South African journalist, television presenter and author

Ruda Landman (née Wahl; born 18 November 1953) is a South African television presenter and investigative journalist. She is best known for her long tenure as co-anchor of Carte Blanche.

== Early life and education ==
Landman was born on 18 November 1953 in Hartswater, Northern Cape, South Africa. She grew up in Hartswater and Keimoes. She studied languages at the University of Stellenbosch.

== Career ==
=== Journalism and early media work ===
Landman began her career in journalism at the newspaper Die Burger. She later worked in radio and for magazines, including Sarie.

=== Carte Blanche ===
In August 1988, Landman became one of the original co-anchors of Carte Blanche, the South African investigative journalism and current affairs programme on M-Net. She co-hosted alongside Derek Watts. She remained with the programme until mid-2007, when she stepped down after nearly 19 years. In 2018, she returned as a guest presenter for the show's 30th anniversary.

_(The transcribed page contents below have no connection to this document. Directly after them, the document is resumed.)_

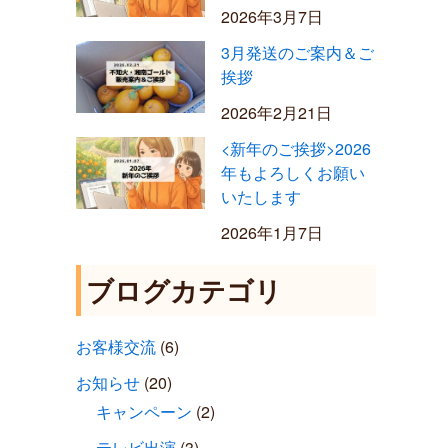
2026年3月7日
3月発送のご案内＆ご
挨拶
2026年2月21日
<新年のご挨拶>2026
年もよろしくお願い
いたします
2026年1月7日
ブログカテゴリ
お客様交流
(6)
お知らせ
(20)
キャンペーン
(2)
テレビ出演
(3)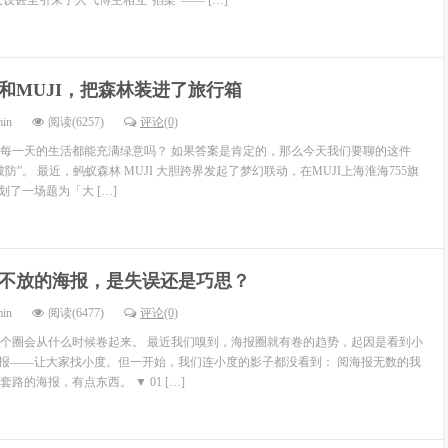
设甚至引来了人气博主相互“掐架”—— […]
和MUJI，把森林装进了旅行箱
min
阅读(6257)
评论(0)
每一天的生活都能充满绿意吗？ 如果答案是肯定的，那么今天我们要聊的这件
防”。 最近，蚂蚁森林 MUJI 大胆跨界发起了梦幻联动，在MUJI上海淮海755旗
策划了一场题为「大 […]
不放的海报，是失误还是巧思？
min
阅读(6477)
评论(0)
个圈会从什么时候卷起来。 最近我们嗅到，海报圈就有卷的趋势，起因是看到小
海报——让大家找小度。但一开始，我们连小度的影子都没看到： 阅海报无数的我
路的海报，有点东西。 ▼ 01 […]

=== Other media and writing ===
Landman has published books including Off Camera – The stories behind Carte Blanche (2003) and Weerskante van die lens. After leaving Carte Blanche, she continued to work as an author, presenter, journalism lecturer, and public speaker. She has hosted podcasts such as Change Matters with Ruda Landman and When Change Happens, co-hosted with Frank Magwegwe.

== Awards and recognition ==
In 2011, Stellenbosch University awarded Landman an honorary doctorate for her contribution to journalism.

== Personal life ==
Landman married political and economic analyst J. P. Landman in 1977. They have one son, Johannes. She lives in Johannesburg.

== Legacy ==
Landman is regarded as one of South Africa’s leading investigative journalists due to her long association with Carte Blanche.